Robert Heinlein used this acronym in many of his stories - There Ain't No Such Thing As A Free Lunch.

I always took this acronym to mean that all of our choices have consequences and we should be aware of those consequences. Pretty well anything "free" on the Internet has an indirect cost. This is an example of a privacy cost as opposed to a monetary one.

Stopping Apps

I use a program called Droidwall that will stop any app you choose from accessing the Internet.. It's a free program and it seems to work well.

I have, among other apps, Angry Birds. If I don't have it "blacklisted" the ad's appear whenever I play the game. Once I put it on the blacklist the ads stop because it can't get online to grab them. I blacklist all apps I that don't need to go online to work. I may not be protected 100% but at least it's something.

Just so you know; blacklisting an app doesn't stop you from updating it. I don't allow any app to auto-update but when I get notification of an update being available I can download and install it even while the actual app is blacklisted.

I want to add that I don't use Droidwall to keep from purchasing ad-free apps. If Angry Birds offered an ad-free paid version I would purchase it, as I have for a large number of other apps. However, I would still blacklist the program, paid or otherwise, if there was no need for that app to go online.

Droidwall - Thanks

Bogarts_Falcon wrote:

I use a program called Droidwall that will stop any app you choose from accessing the Internet.. It's a free program and it seems to work well.

I have, among other apps, Angry Birds. If I don't have it "blacklisted" the ad's appear whenever I play the game. Once I put it on the blacklist the ads stop because it can't get online to grab them. I blacklist all apps I that don't need to go online to work. I may not be protected 100% but at least it's something.

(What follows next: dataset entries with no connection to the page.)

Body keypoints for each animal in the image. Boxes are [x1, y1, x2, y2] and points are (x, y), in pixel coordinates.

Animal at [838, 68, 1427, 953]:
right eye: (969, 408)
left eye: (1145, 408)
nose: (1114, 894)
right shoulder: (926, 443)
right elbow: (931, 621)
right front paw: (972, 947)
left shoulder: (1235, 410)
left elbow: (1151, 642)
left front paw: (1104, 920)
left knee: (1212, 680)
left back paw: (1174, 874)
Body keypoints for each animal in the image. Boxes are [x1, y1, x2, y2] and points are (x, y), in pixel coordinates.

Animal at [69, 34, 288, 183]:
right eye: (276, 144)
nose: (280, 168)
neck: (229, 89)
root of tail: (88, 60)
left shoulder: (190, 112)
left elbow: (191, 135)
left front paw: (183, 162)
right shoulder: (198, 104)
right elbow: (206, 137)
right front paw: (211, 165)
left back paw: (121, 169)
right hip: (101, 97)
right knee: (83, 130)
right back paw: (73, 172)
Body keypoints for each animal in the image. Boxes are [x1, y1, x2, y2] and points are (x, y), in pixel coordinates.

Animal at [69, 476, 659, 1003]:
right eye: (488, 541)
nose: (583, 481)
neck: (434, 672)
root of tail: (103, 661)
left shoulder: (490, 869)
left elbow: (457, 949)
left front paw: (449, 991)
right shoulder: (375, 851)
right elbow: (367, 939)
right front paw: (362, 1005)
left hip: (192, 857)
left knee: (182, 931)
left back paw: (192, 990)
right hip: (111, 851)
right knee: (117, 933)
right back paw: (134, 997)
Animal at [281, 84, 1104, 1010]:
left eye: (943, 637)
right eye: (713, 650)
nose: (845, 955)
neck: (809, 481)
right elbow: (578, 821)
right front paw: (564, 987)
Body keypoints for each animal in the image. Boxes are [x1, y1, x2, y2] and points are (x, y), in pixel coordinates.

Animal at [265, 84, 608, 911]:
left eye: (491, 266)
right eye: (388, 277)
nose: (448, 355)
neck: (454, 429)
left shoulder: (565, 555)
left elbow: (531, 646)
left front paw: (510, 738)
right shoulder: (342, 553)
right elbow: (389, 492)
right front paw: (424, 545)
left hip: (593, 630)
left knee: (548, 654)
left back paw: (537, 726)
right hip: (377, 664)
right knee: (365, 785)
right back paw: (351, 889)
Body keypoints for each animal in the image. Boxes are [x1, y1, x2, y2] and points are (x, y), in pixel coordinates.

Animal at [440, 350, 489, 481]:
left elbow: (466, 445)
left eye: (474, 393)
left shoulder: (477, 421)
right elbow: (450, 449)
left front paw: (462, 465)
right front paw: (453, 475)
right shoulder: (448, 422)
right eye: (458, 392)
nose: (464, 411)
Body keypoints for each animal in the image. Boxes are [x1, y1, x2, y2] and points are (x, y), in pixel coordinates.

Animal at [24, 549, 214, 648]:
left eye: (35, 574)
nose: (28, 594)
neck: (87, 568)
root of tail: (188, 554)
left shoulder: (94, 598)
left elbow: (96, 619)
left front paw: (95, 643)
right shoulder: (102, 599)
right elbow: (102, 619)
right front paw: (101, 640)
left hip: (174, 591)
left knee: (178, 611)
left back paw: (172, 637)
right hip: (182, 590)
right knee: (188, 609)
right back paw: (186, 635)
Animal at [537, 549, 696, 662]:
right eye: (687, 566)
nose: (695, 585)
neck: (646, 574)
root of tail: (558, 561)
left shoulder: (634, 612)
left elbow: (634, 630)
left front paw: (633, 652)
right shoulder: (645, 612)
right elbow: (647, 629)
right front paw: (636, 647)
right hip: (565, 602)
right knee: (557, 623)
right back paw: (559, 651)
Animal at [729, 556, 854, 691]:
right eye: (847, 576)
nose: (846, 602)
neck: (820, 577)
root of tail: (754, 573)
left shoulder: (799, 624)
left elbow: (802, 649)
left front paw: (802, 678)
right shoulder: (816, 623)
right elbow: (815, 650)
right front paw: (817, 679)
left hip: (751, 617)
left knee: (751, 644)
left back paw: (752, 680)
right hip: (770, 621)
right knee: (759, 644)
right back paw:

Just so you know; blacklisting an app doesn't stop you from updating it. I don't allow any app to auto-update but when I get notification of an update being available I can download and install it even while the actual app is blacklisted.

I want to add that I don't use Droidwall to keep from purchasing ad-free apps. If Angry Birds offered an ad-free paid version I would purchase it, as I have for a large number of other apps. However, I would still blacklist the program, paid or otherwise, if there was no need for that app to go online.

Thanks for the pointer to the Droidwall app. It appears to require a root'ed device - and installing this app is a good rationale for rooting. Source code also appears to be available.

Rooted Device

java007 wrote:

Thanks for the pointer to the Droidwall app. It appears to require a root'ed device - and installing this app is a good rationale for rooting. Source code also appears to be available.

Since my Evo is rooted I don't really remember if that was a requirement. Thanks for mentioning it.